The federal case docket does not indicate an attorney for Blood, and no response to the lawsuit has been filed by her or on her behalf. When asked via email by the Journal-World if the Lawrence Police Officers Association, the local police union, will be providing an attorney to represent Blood, LPOA representative Bill Bradford said that Blood was no longer a member and that he would have no further comment.
The city has hired attorneys Jacob Bielenberg, Sean Sturdivan and Elizabeth Evers Guerra of the firm Sanders Warren Russell & Scheer LLP to represent it in the case, and the firm also represents McCann and Burns. Motions to dismiss claims against McCann and Burns were also recently filed.

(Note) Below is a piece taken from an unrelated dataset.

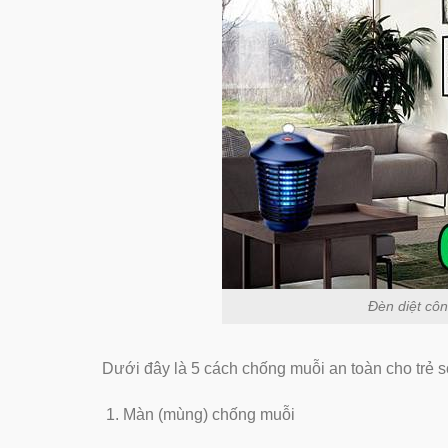
Đèn diệt cô
Dưới đây là 5 cách chống muỗi an toàn cho trẻ sơ
Màn (mùng) chống muỗi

A memorandum in support of Burns’ motion states in part that the claim does not specifically state actions taken by Burns that violated Lewis’ rights. A memorandum in support of McCann’s motion notes that the lawsuit does not allege that McCann used excessive force and that as such he is entitled to discretionary function immunity regarding his decision to arrest Lewis and the manner in which he conducted the arrest. Regarding the claims of battery and negligence, the memo states in part that though the lawsuit generally alleges that McCann and Blood attempted to forcibly remove Lewis from his vehicle, McCann’s specific actions are not mentioned.
The city’s response also states that both parties in the suit have conferred and agreed that the police department is not a separate entity capable of being sued, and rather that it is is a department of the city.
The lawsuit was originally filed in Douglas County District Court, but because the allegations fall under the federal Civil Rights Act, attorneys representing the city subsequently moved the case to the U.S. District Court of Kansas City, Kan.
According to the lawsuit, Lewis was taken to Stormont Vail Hospital in Topeka; the bullet had to be surgically removed and required a small bowel resection, or the removal of part of Lewis’ small intestine. The lawsuit states that Lewis has incurred past and future medical damages, past and future lost wages and has suffered and continues to suffer from emotional distress relative to being shot by Blood. The lawsuit states that Lewis has incurred damages in excess of $100,000 and requests that those damages be provided to Lewis along with interest, legal costs and other relief the court may deem just and equitable.
Blood was charged in relation to the incident, but Judge Peggy Kittel dismissed those charges in March, as the Journal-World previously reported. Prosecutors had alleged that Blood acted recklessly when she shot Lewis despite “extensive” police training. Kittel disagreed, saying Blood made a mistake and may have been negligent but evidence at the preliminary hearing did not support the felony of reckless aggravated battery.
As seen in the video, Blood yelled “Taser” before firing and later told investigators that she meant to use her Taser but mistakenly drew her gun. Blood, who was a rookie officer at the time of the incident, resigned from the police department in late January.
Lewis was also charged in relation to the incident. In August, he pleaded no contest in Douglas County District Court to battery against a law enforcement officer. Lewis was sentenced to 12 months of probation, required to take anger management classes and must pay court costs and other fees, among other conditions.
Both Lewis and the city have requested a trial by jury. No trial date has been set.